Business group urges changes to spur growth
Economiesuisse, a business lobby group, issues a forecast that anticipates a modest recovery for Switzerland’s economy in 2010 with a rebound for the country’s export industries, hard-hit by slumping orders this year. But the organization sees several risks to the prognosis, including a strong franc and global financial speculation, while calling on the government to pursue “vigorous” growth policies to help out.
The Swiss economy will see modest growth of 0.7 percent in 2010, according to predictions from economiesuisse, the business lobby group, which is urging the government to make policy changes to help companies deal with continuing lean times.
The group’s forecast, issued on Monday, calls for a turnaround for Switzerland’s exporting companies with 3.8 percent growth in sales expected next year.
However, it said this will be offset by negative growth in private consumption and in domestic business, as unemployment averages 4.9 percent for the year, up from the four percent recorded last month.
The construction sector is among those expected to face difficulties in 2010, according to the forecast.
With 2009 expected to show growth of minus two percent, the year has been an “annus horribilis” for the economy, in particular for the export sector, Rudolf Minsch, chief economist for economiesuisse, said in a press release.
Machine, textile, metal and plastics industries were particularly hard hit. By contrast food processing and pharmaceutical sectors fared better, as well as medical technology companies that were less affected by the economic slowdown.
Overall, the Swiss economy still performed better than many other industrialized countries, economiesuisse noted.
But the group, representing 30,000 businesses with 1.5 million employees, said businesses will continue to face challenges in the year ahead and it issued a list of actions it wants the government to address.
Gerold Bührer, president of economiesuisse, called for rigorous growth policies to stimulate the economy by removing obstacles to investment, pursuing the opening of new markets and guaranteeing the soundness of future financial policies.

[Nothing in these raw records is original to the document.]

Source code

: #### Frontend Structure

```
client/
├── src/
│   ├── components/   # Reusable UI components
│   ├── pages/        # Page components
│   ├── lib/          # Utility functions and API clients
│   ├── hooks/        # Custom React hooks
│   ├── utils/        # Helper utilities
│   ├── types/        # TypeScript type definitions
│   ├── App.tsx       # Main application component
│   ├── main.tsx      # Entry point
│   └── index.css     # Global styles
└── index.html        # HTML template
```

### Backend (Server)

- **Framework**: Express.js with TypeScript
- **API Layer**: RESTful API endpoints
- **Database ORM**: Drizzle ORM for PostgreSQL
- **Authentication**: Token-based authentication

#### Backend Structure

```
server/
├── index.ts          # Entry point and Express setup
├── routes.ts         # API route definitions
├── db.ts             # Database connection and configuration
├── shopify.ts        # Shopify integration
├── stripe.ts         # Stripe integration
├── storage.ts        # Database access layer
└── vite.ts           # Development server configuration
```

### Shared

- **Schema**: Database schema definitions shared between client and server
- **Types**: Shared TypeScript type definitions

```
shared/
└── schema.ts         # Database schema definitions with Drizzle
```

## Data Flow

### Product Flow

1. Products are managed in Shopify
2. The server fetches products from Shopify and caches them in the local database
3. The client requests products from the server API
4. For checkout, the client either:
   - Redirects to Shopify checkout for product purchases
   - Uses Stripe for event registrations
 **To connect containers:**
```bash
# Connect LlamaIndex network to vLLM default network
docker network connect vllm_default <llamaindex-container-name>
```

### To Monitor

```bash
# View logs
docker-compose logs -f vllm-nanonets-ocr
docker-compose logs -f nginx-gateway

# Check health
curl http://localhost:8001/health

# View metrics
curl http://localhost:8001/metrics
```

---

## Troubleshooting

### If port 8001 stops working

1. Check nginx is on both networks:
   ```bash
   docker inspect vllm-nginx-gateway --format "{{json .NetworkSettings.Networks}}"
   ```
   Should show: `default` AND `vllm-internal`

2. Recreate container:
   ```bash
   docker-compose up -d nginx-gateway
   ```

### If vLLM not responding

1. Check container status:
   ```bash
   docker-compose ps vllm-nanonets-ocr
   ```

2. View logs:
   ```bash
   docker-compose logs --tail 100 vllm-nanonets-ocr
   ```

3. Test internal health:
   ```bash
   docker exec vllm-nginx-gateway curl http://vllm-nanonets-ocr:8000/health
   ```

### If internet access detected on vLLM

“We must concentrate on the growth factors from the perspective of a market economy,” Bührer said in a statement.
He said the federal government’s policies were currently insufficient to aid the economy. Economiesuisse is critical, in particular, of the high debt from government social programmes, and it is lobbying for tax relief for businesses.
The organization called for the “consolidation” of trade agreements with the European Union, while urging free trade agreements under discussion with India, China and Russia as a priority.
Among other things, it also advocated a “competitive” market for the provision of electricity that is respectful of the environment as well as climate change policies that are “acceptable for the economy and coordinated at the international level.”
Economiesuisse’s prediction for the economy compares with widely differing forecasts from other agencies. UBS expects a rebound of 1.7 percent, while the federal government’s economic secretariat (Seco) predicted 0.4 percent growth in its most recent forecast in September.
Most other economists expect modest growth, although the Créa Institute, attached to the University of Lausanne, last month predicted that Switzerland would remain in recession with negative growth of 0.4 percent.
Créa’s forecast is based on the unemployment rate rising to 5.5 percent by the end of the year.
Economiesuisse acknowledged that the Swiss economy’s expected fragile recovery faces several risks, including future currency rates. A strong franc could jeopardize results from export companies, the organization said.
Another factor that could hurt the Swiss economy is the possibility of a speculative bubble re-emerging as a result of excessive liquidity in the global financial system, it said.
Also, “the stability of the international financial system is not yet guaranteed.”